Más recientemente, a todo esto en Catalunya lo hemos llamado judicialización de la política, y ejemplos tenemos a puñados. Ahora mismo, nueve personas están encerradas en prisión y unas cuantas más están en el exilio porque, después de construir un decorado jurídico basado en una violencia que no existió, se ha construido un delito de sedición retorciendo los hechos y la ley para poder justificar una condena. También hemos visto cómo un órgano administrativo como la Junta Electoral ha hecho lo mismo para forzar la inhabilitación del presidente de la Generalitat. Y lo mismo pasa con las decenas de personas encausadas que, gracias a la creatividad de los atestados policiales y de la Guardia Civil, tienen que soportar acusaciones sin fundamento que pueden conllevar años de prisión. El papel quizás lo aguante todo cuando se retuercen los hechos, pero en un estado de derecho tendría que prevalecer la realidad y las evidencias por encima de las ansias de castigo, revancha o escarmiento.
Para seguir con ejemplos de este tipo, también podemos recordar las denuncias políticas que en determinados periodos se hacían a propósito de las inspecciones de la Agencia Tributaria. ¿Cuántas veces ha habido la impresión de que se han utilizado estas herramientas para ejercer presión sobre personas, empresas o instituciones, que han visto cómo la maquinaria burocrática se les lanzaba encima y han tenido que dedicar esfuerzos ingentes a demostrar que habían actuado correctamente?
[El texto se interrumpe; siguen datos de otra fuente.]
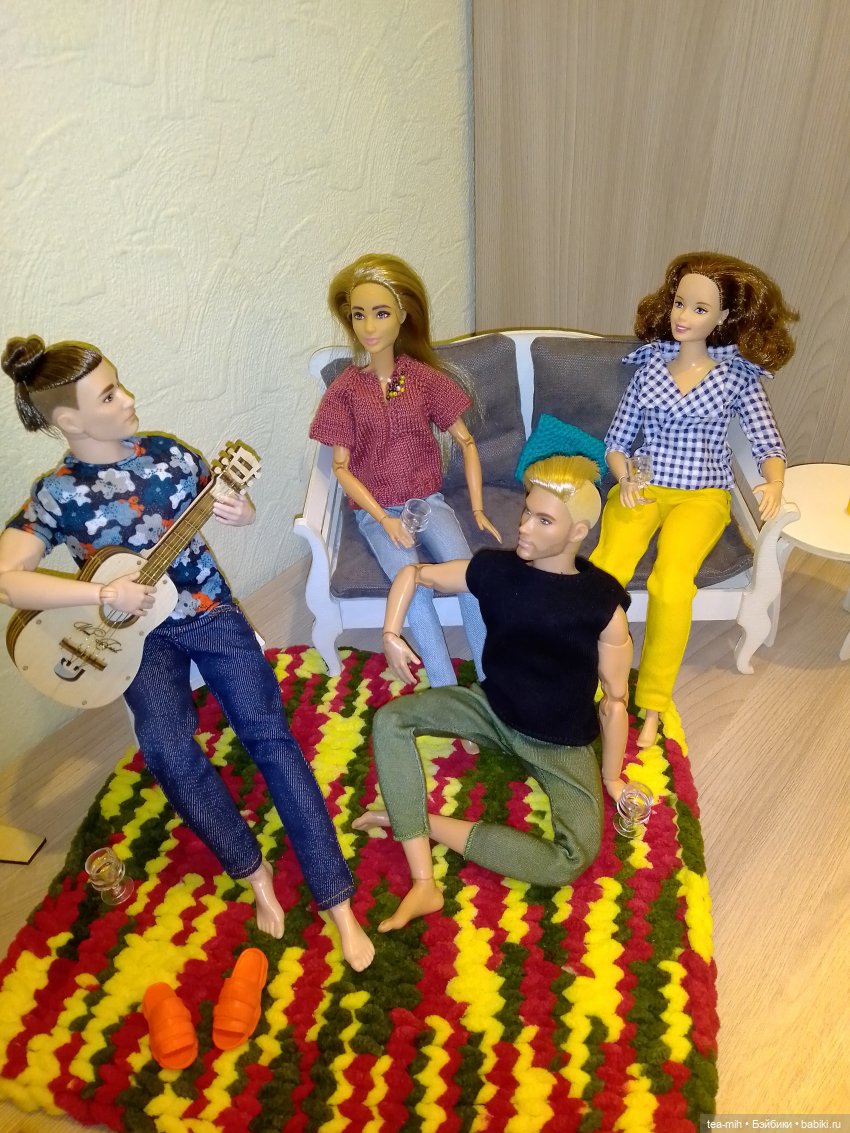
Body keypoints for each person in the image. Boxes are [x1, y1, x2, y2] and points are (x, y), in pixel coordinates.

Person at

En todo este entramado hay otro actor, que, a pesar de estar reconocido en la Constitución y llevar cuatro décadas de vida, ha pasado muy desapercibido. El Tribunal de Cuentas, formado por 12 miembros designados por el PP y el PSOE a través del Congreso y del Senado, entre otras funciones, tiene la capacidad de iniciar procedimientos judiciales contra quien ellos consideren que han hecho un uso irregular del dinero público. Está fuera del poder judicial, no se compone de jueces ni magistrados, pero en cambio puede dictar sentencias que pueden comportar la ruina absoluta de las personas enjuiciadas. Entre estos doce reputados consejeros del Tribunal están Manuel Aznar López, hermano del ex presidente del gobierno español, o Margarita Mariscal de Gante, ex ministra de Justicia del gobierno de Aznar.
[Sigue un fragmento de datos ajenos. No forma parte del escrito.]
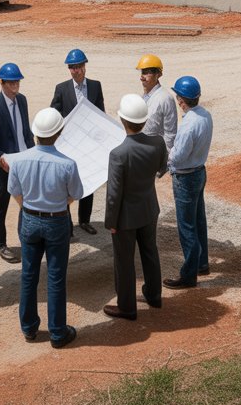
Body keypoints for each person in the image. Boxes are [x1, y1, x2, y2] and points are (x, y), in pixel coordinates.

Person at [7, 106, 83, 348]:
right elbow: (75, 194)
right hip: (56, 220)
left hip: (29, 218)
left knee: (28, 275)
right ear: (59, 133)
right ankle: (58, 333)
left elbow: (15, 193)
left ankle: (29, 328)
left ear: (35, 132)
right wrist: (57, 204)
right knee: (56, 276)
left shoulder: (18, 160)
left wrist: (29, 207)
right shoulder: (67, 164)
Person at [103, 93, 168, 321]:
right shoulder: (158, 143)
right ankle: (154, 295)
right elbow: (162, 167)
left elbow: (114, 195)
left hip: (126, 217)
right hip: (149, 209)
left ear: (122, 120)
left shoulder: (118, 154)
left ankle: (127, 306)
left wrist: (111, 222)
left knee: (124, 260)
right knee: (150, 252)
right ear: (144, 120)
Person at [0, 62, 34, 262]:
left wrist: (32, 151)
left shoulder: (23, 101)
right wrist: (0, 158)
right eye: (11, 83)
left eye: (17, 82)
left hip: (23, 162)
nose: (15, 87)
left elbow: (25, 131)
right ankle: (0, 244)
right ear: (2, 83)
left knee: (26, 204)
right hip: (3, 167)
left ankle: (26, 239)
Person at [164, 75, 213, 290]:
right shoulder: (205, 115)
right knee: (198, 220)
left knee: (186, 227)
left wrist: (164, 154)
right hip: (200, 172)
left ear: (181, 100)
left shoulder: (188, 125)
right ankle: (202, 263)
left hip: (185, 177)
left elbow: (177, 157)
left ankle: (188, 275)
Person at [51, 47, 105, 236]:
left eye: (79, 66)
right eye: (72, 67)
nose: (76, 70)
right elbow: (53, 115)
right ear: (69, 69)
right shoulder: (62, 89)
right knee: (66, 184)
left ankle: (84, 220)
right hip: (69, 145)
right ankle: (67, 223)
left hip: (88, 145)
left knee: (87, 182)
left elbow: (101, 115)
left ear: (85, 66)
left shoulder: (96, 86)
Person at [136, 54, 178, 149]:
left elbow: (170, 135)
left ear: (158, 74)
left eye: (147, 73)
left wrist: (164, 159)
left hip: (155, 155)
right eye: (142, 72)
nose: (142, 77)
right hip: (141, 151)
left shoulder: (166, 99)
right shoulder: (143, 97)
En toda la arquitectura empleada para perseguir el independentismo aprovechando, de forma ilegítima, los instrumentos del Estado, el Tribunal de Cuentas está exigiendo cantidades millonarias a una sesentena de personas. Se reclaman 4,1 millones de euros a los miembros del Govern del presidente Carles Puigdemont y algunos altos cargos y funcionarios de este periodo por la organización del referéndum del 1 de Octubre, y bajo el paraguas del mismo procedimiento, de aquí a un par de semanas conoceremos el importe millonario que se reclama a 40 personas más por gastos vinculados a la acción exterior entre el periodo 2011 y 2017, que se sumará a la condena de más de 5 millones de euros dictada contra el presidente Artur Mas y tres consellers por la consulta del 9-N. Todo ello, un despropósito y un abuso hecho en nombre de la ley.
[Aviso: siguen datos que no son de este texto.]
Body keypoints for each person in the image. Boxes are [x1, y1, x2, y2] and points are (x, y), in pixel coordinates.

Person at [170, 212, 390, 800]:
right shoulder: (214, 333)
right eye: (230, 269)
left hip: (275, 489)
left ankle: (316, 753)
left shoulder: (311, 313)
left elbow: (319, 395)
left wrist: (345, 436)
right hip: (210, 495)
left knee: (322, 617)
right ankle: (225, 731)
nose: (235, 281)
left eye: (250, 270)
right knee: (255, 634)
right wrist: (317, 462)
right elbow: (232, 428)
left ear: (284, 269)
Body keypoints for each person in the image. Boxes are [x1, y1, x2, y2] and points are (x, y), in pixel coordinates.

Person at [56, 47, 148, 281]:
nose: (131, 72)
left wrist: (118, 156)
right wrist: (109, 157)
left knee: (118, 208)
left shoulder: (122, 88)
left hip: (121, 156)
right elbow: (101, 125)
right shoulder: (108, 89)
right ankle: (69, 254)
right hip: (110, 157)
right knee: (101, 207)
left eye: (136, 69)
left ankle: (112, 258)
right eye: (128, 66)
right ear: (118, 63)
Entrar en el laberinto del Tribunal de Cuentas es como entrar en la garganta del lobo. Desde el primer momento la indefensión y la arbitrariedad son la marca de la casa. La acción del Tribunal de Cuentas parece más inofensiva que meter a gente en prisión, pero supone un acto de represión durísimo contra docenas de familias, que se pueden ver arruinadas, con nóminas y casas embargadas, que merecen todo el apoyo y la solidaridad. Es, sin paliativos, una venganza con el pretexto de la ley para servir un objetivo ideológico. Una represión invisible, pero demoledora.